Patients who were involved in rehabilitative programs can now experience treatment virtually. The same content they would receive in-office, through physical therapy, pain education and relaxation training, can be delivered through courses a few days a week. A couple of options for these treatments include Zoom group visits or private YouTube videos, which comply with the Health Insurance Portability and Accountability Act (HIPAA).
All of these virtual programs work to support the hospitals when they need it most. For those experiencing significant pain and those with co-morbidities, emergency procedure clinics are now open to avoid ER visits and waiting on an approval process through a hospital. These clinics help to reserve hospital capacity for patients who need it most during the pandemic.
The need for alternative treatments during the pandemic has created a wave of new research and guidelines for therapy. The National Institutes of Health (NIH) introduced the “Heal Initiative” to reduce opioid usage and awards grants for tools creating alternative pain management. One of those viable options includes VR, which has shown to be equivalent and sometimes even more effective than in-person pain therapy. These concepts retrain a patient’s brain and can optimize experiences based on biofeedback. This type of experimental treatment is especially helpful in areas where there are not enough trained clinicians to deal with those experiencing acute and chronic pain. As this technology gets increasingly cheaper, it will create better long-term tools for patients in need.

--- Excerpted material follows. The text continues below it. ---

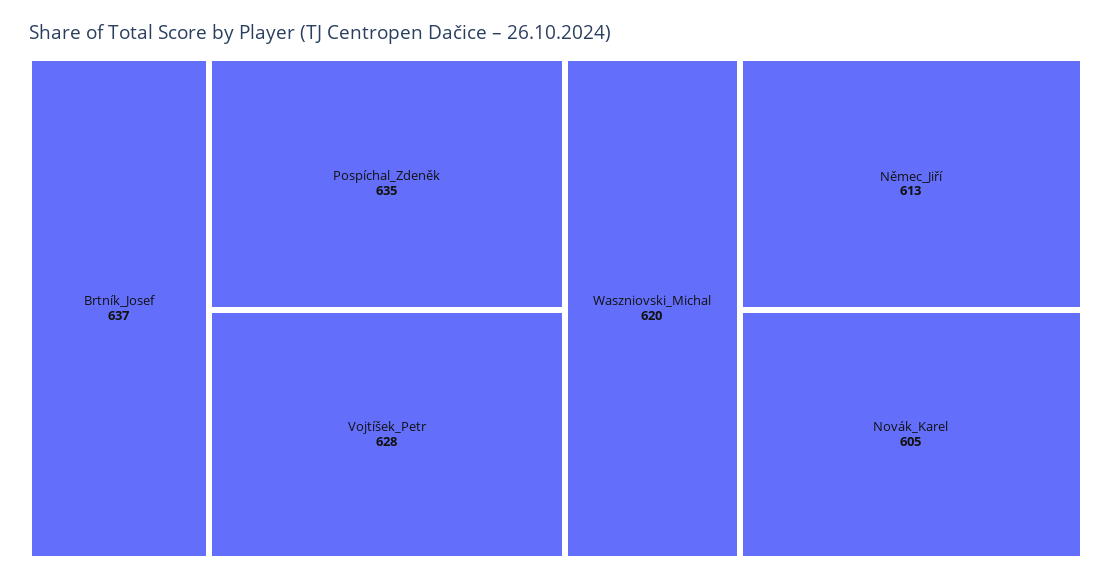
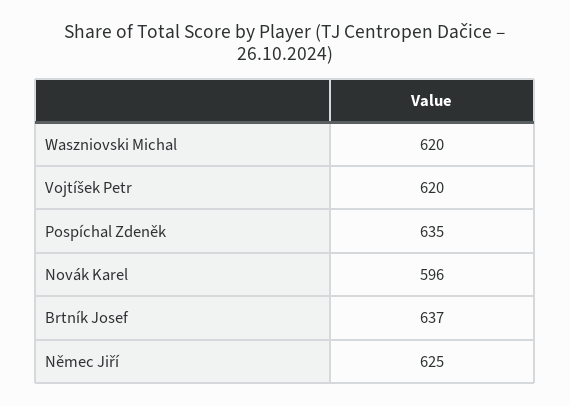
Vojtíšek_Petr: 628 -> 620
Němec_Jiří: 613 -> 625
Novák_Karel: 605 -> 596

New guidelines created by the American Academy of Pain Medicine (AAPM) and the American Society of Regional Anesthesia (ASRA), in conjunction with Veterans Affairs (VA) and the Department of Defense, outline best practices for pain management during the pandemic. This document also addresses public health issues and the welfare of providers. It covers the potential issues surrounding telemedicine, explains how to treat opioid management, outlines mental health considerations for patients and healthcare providers and defines emergency procedures, like those associated with cancer patients. The document discusses emergency procedures for patients with poorly controlled pain that need opioids and how to help those experiencing withdrawals from use. The document also advises the use of acetaminophen to treat pain because the topic is still controversial in its interactions with the treatment of COVID-19.
While this period is transcending longstanding barriers now that on-demand care has been proven necessary, it is also important to continue assessing pain from a multidimensional perspective. This includes evaluating the risk for each patient, so in-person psychological evaluations are being used to treat the more symptomatic patients. Using resources like patient records and history to discern patients’ pain can provide insight into which patients may be more at risk. Though it may seem that telehealth visits could increase the risk of opioid abuse, there is no evidence on the extent of that risk when it is still the same patient reporting the same pain value, in-office or not. It is critical to take a patient’s reporting at face value and remember that pain will always be subjective.